Londra saldırılarının akabinde yine Pakistan’daki medreseler gündeme geldi. 7 Temmuz olaylarının failleri arasında Pakistanlıların bulunması, 11 Eylül saldırıları sonrası dünya gündemine giren Pakistan medreselerini yine tartışmaların odağına taşıdı. Londra’daki saldırının faillerinden birinin Lahor’daki Diyobendi medresesi ekolüne bağlı ?Eşrefiye Medresesi?nde iki ay kaldığı bildirildi. Pakistanlı gencin 8 yıllık bir eğitim sürecine sahip olan ?Eşrefiye Medresesi?ne niçin gittiği, Kur’an-ı Kerim’i öğrenmek mi ya da birini ziyaret için mi, onu bilemiyoruz. Fakat, bazı Batı medyasının veya bizdeki kopyacılarının iddia ettiğinin aksine bu medreselerde hiçbir zaman silahlı eğitim verilmediğini herkes çok iyi biliyor.
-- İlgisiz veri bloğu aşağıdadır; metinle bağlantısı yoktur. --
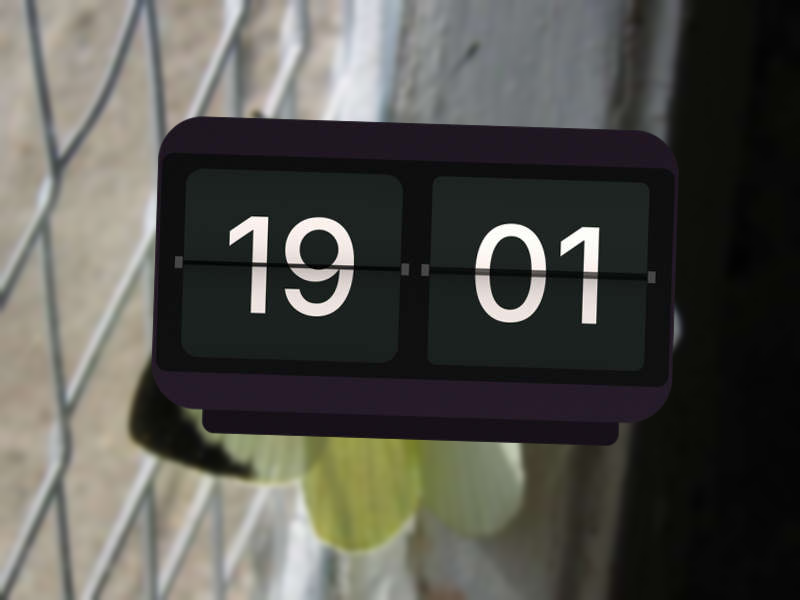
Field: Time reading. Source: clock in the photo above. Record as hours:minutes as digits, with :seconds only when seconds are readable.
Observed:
19:01
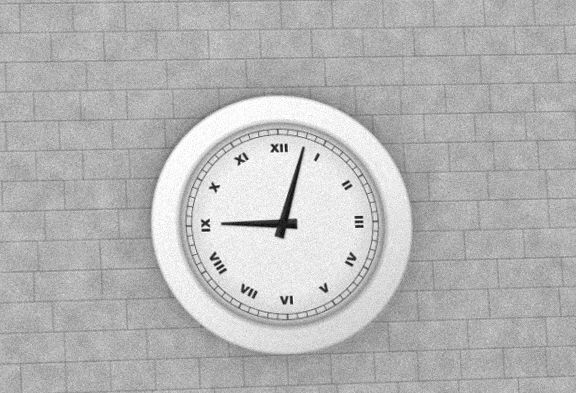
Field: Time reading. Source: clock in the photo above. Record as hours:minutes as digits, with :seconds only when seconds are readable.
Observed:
9:03
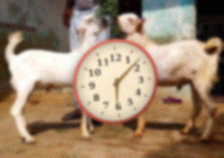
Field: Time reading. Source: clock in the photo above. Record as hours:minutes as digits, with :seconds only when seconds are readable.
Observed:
6:08
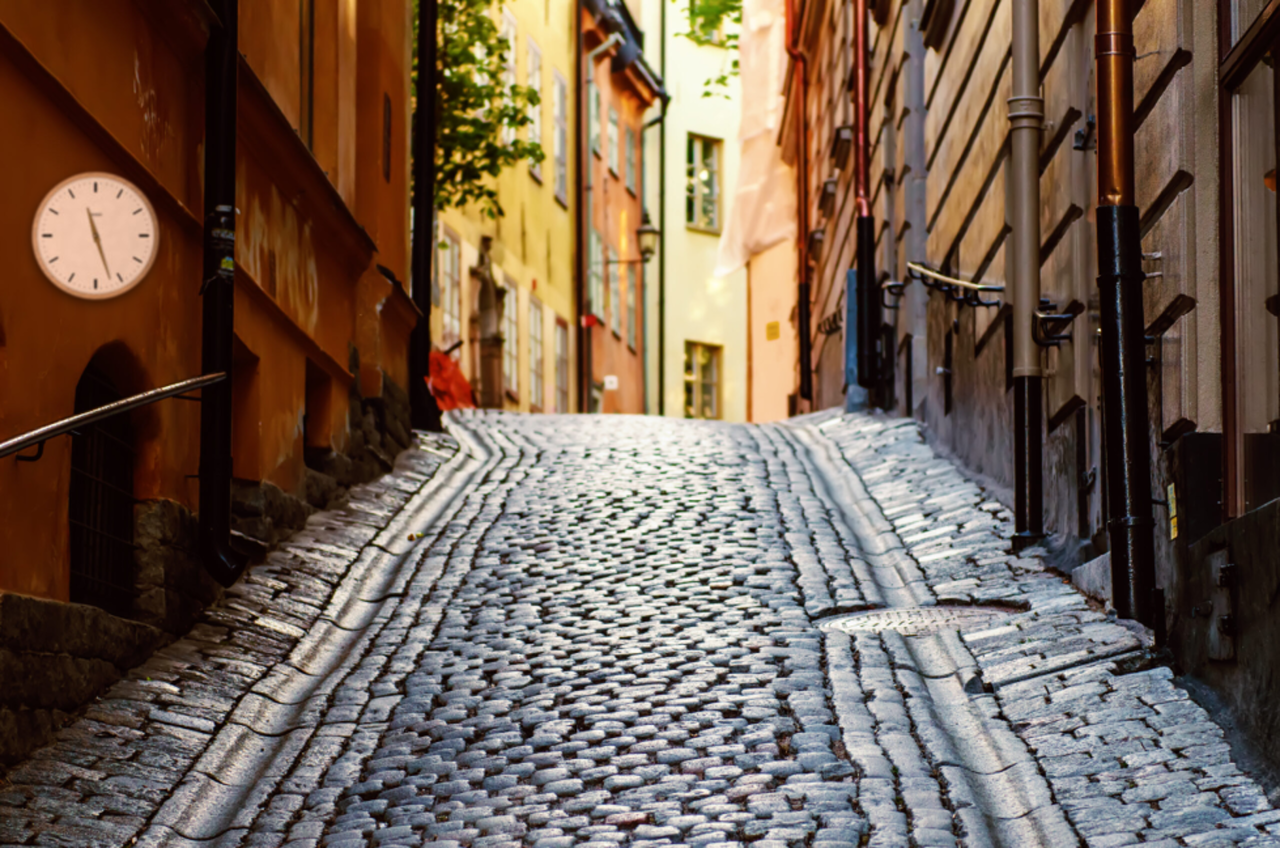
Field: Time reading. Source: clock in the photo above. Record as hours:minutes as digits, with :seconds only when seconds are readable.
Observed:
11:27
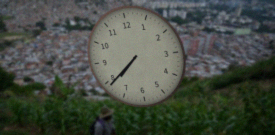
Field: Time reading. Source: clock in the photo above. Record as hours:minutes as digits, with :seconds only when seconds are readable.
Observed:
7:39
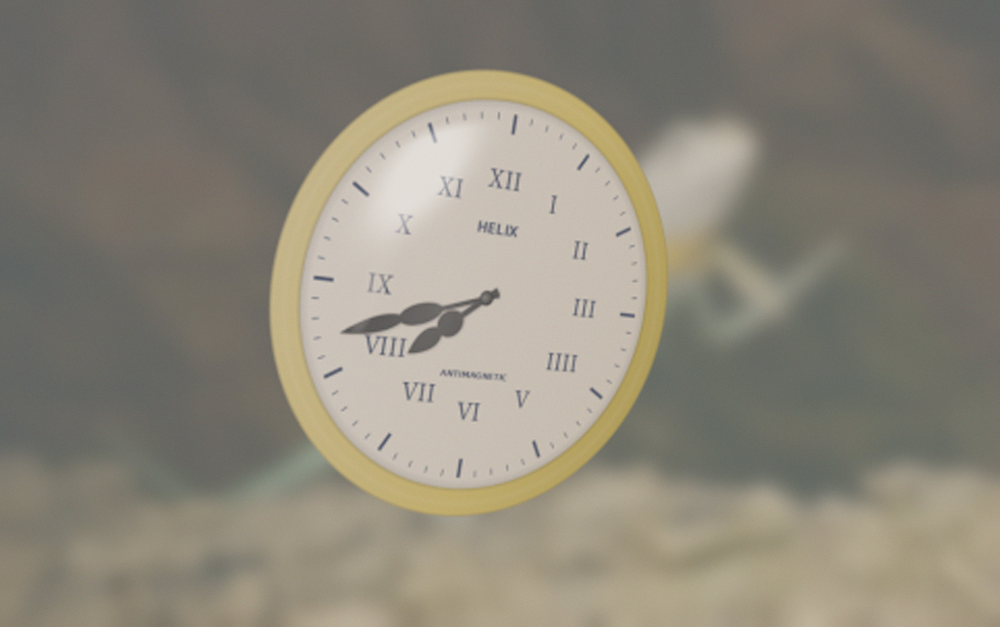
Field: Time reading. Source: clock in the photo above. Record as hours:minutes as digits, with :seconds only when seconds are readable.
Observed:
7:42
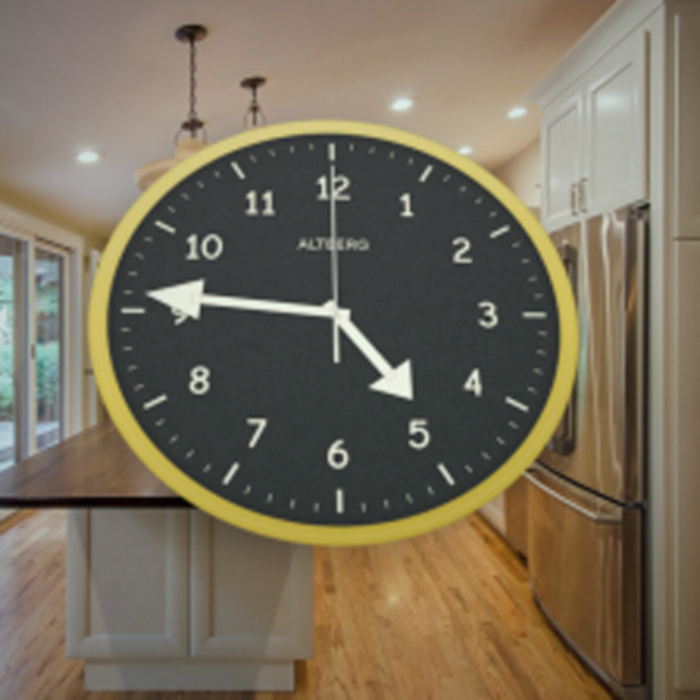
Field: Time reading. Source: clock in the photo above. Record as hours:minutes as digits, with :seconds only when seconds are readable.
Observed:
4:46:00
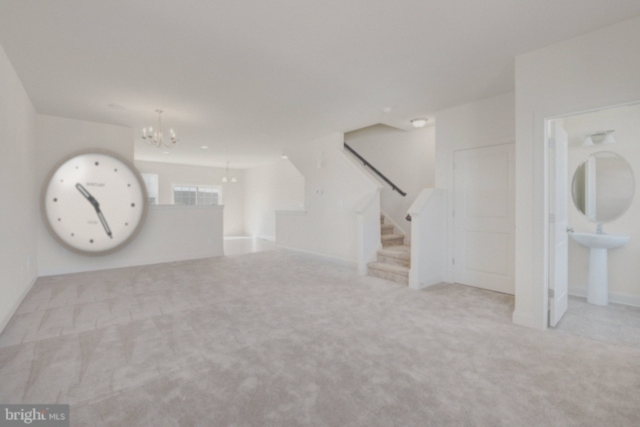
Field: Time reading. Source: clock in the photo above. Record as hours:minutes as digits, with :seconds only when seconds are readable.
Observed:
10:25
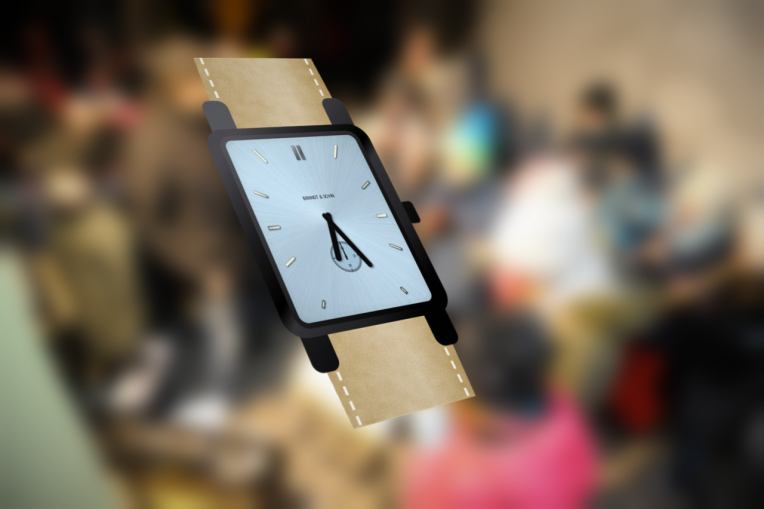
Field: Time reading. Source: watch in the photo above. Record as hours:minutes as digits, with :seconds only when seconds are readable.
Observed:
6:26
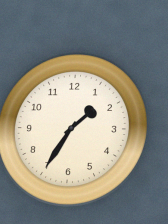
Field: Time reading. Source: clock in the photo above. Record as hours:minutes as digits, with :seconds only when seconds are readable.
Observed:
1:35
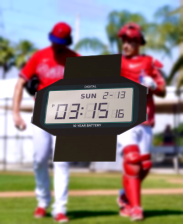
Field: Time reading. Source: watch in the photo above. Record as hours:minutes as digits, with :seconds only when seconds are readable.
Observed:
3:15:16
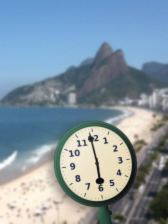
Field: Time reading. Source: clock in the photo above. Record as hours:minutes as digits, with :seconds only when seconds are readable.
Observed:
5:59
Pakistan’ı tanımayan, Pakistan’ın Hindistan kopuş nedenini bilmeyenler, Batılıların Pakistan medreseleri hakkında ortaya attıkları tüm karalamalara çok rahatlıkla kanabilirler. Böylece Pakistan’daki medreselerin terörü beslediği ve Vahabi-Selefi doktrinini yaydığı iddiasında da bulunabilirler. Peki öyle mi hakikaten? Bu konudaki takdiri Pakistan’ı çok iyi bilen biri olarak aktaracağım bilgiler ışığında sizin takdirinize bırakacağım. Pakistan medreseleri mevzusuna girmeden önce isterseniz kısaca ?Medrese?nin tanımı ve İslâm tarihindeki yerine de değinelim.
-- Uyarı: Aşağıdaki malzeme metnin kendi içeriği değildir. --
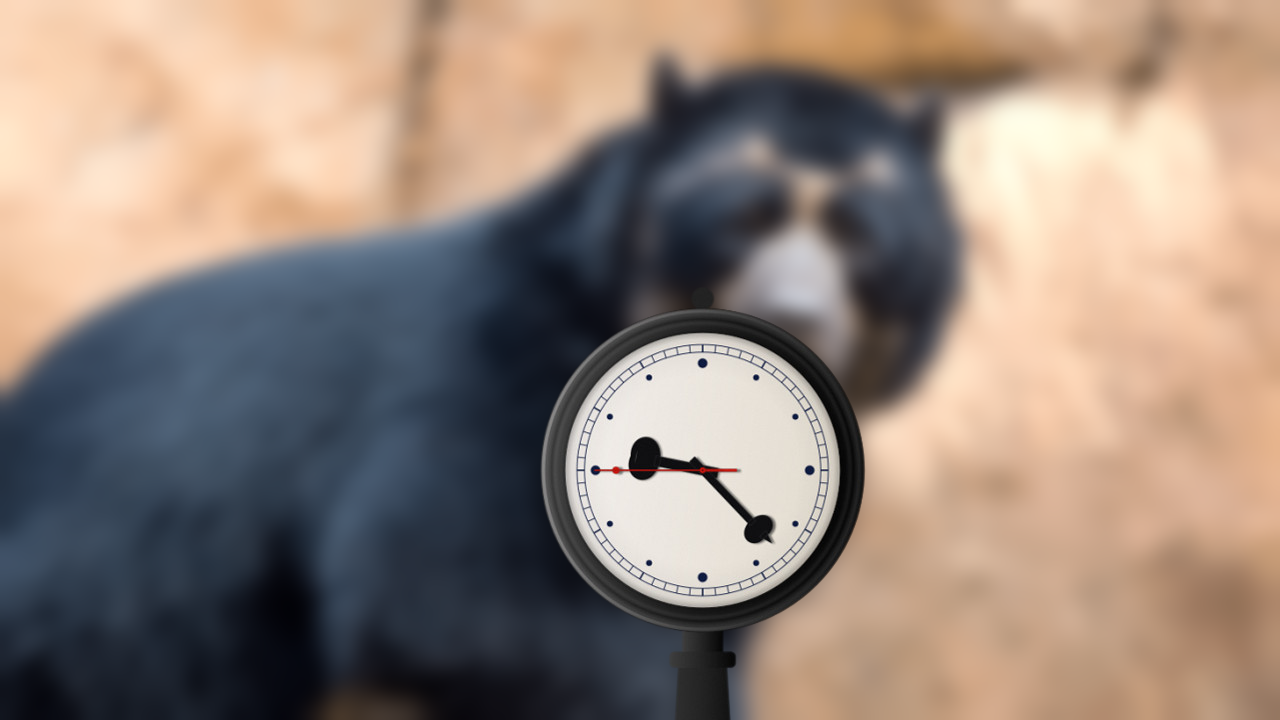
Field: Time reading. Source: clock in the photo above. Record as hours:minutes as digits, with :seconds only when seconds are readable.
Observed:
9:22:45
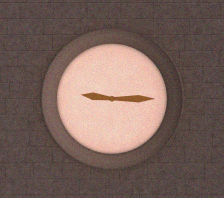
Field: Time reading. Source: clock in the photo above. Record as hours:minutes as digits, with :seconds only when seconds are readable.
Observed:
9:15
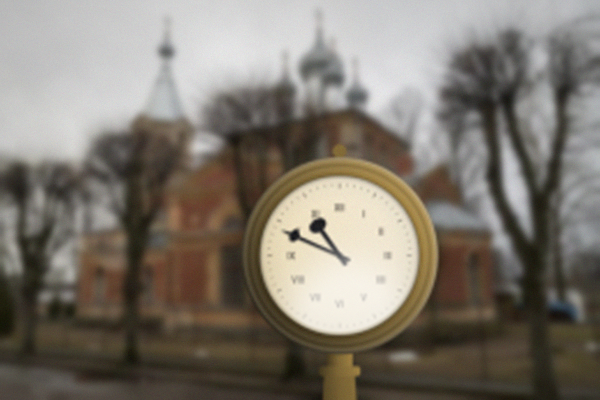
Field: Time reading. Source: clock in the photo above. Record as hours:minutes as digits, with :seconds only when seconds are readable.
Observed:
10:49
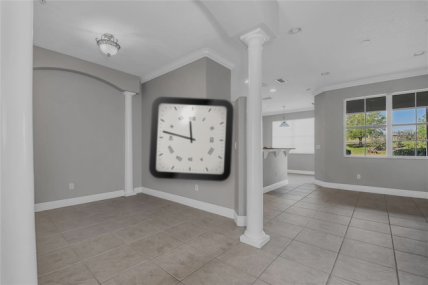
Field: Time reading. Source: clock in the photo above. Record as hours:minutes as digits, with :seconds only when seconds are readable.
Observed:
11:47
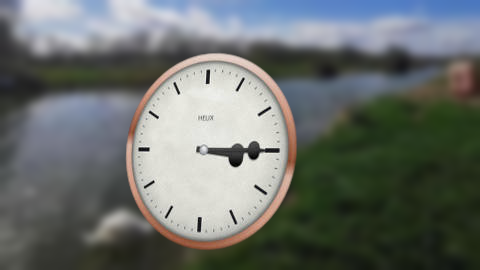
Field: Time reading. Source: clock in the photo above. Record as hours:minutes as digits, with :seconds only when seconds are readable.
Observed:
3:15
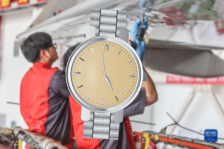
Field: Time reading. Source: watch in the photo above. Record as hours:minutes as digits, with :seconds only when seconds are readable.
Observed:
4:58
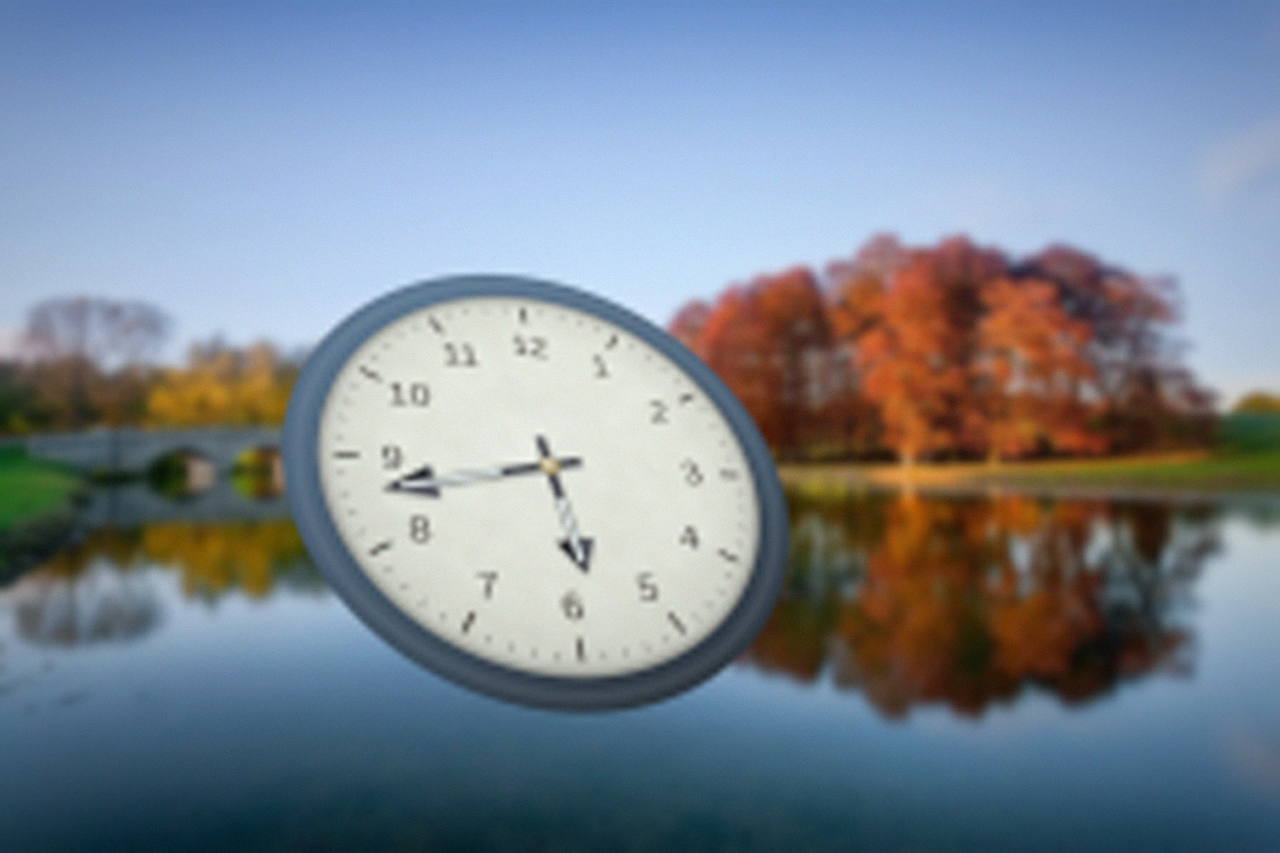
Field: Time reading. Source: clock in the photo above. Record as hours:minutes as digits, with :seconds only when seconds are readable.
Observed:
5:43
Medreselerin İslâm tarihindeki yeri
Medrese kelimesi Arapça bir kelimedir. Okumak, öğrenmek, okutmak, öğretmek manasına gelen ?De-re-se? kelimesinden türemiştir. Kadim dönemlerde okul, üniversite ve kolej manasında kullanılan medrese sözcüğü Farsça, Malayca, Türkçe, Sivahilice gibi birçok Müslüman toplulukların diline geçmiş ve tüm okullar için kullanılmıştır. Osmanlı döneminde de uzun dönemler mekteb ile birlikte okul karşılığında kullanılan medrese sözcüğü II. Mahmut, döneminde kurulan ibtidai, Rüşdiye, İ’dadi gibi okulların ardından sadece dini derslerin verildiği bir mekân manasına hasredilmiştir. Fakat Cumhuriyetin kuruluşunun ardından bile okul yerine mekteb kullanımı epey devam etmiştir.
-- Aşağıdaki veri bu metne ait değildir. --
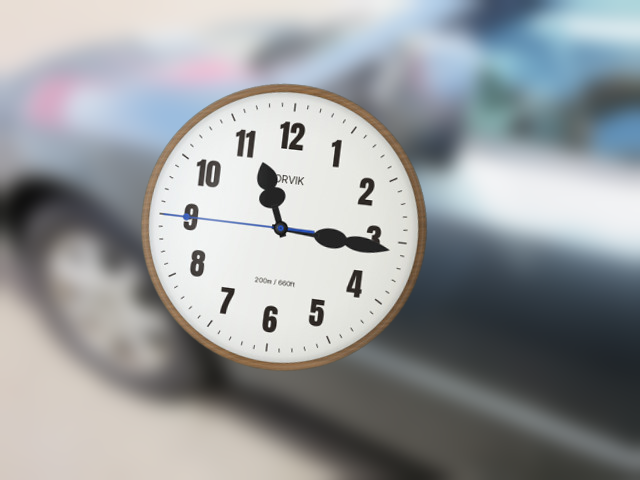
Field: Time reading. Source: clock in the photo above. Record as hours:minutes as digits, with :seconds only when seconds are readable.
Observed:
11:15:45
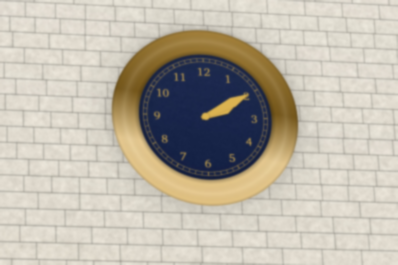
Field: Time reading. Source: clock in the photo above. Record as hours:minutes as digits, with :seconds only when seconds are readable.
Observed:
2:10
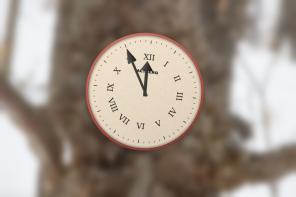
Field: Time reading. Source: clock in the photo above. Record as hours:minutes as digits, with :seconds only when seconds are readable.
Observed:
11:55
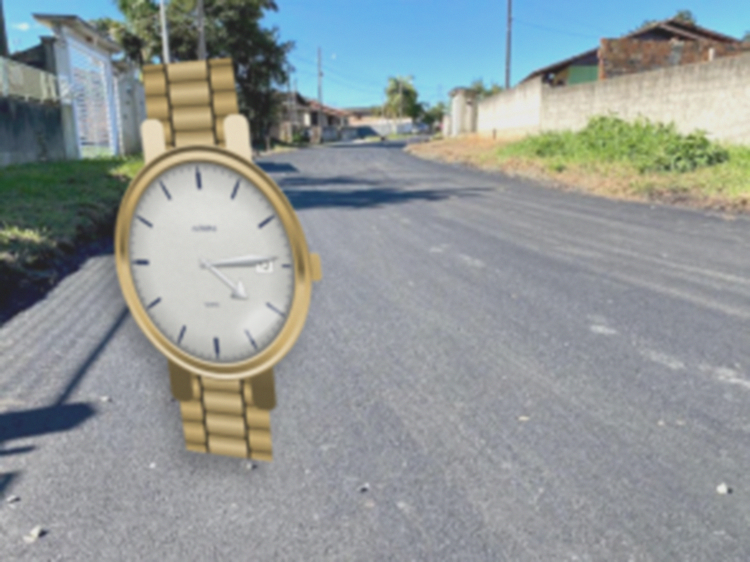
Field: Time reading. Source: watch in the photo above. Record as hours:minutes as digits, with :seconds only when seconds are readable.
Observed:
4:14
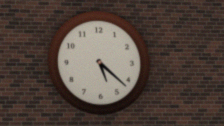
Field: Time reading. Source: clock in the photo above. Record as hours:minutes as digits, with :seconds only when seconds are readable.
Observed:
5:22
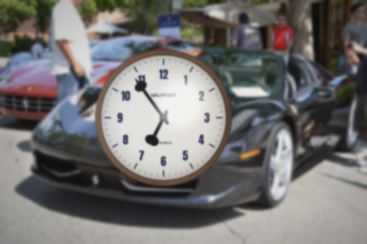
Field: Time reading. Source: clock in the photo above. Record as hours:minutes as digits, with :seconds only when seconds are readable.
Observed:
6:54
Medrese sözcüğü okul, üniversite ve kolej manasında kullanışının arkaplanı çok eskilere daha doğrusu Emevilere kadar dayanmaktadır. Mısır’da el-Ezher, Bağdat’ta Nizamu’l Mülk, Tunus’ta Zeytune, Fas’ta Kayravan, Endülüs’te Kurtuba, Orta Asya’da Buhara ve Semerkant adıyla kurulan medreselerin yanı sıra İslâmın intişar ettiği her yerde ilk önce camiler ve medreseler inşa edilmiştir. Ve bu medreselerden, İmam-ı Gazaliler, İbn Rüşdler, İbn Hazmlar, Farabiler, İbn-i Sinalar, Ebu Hanifeler, İmam-ı Şafiler, Biruniler, İbn-i Batutalar yetişmiştir.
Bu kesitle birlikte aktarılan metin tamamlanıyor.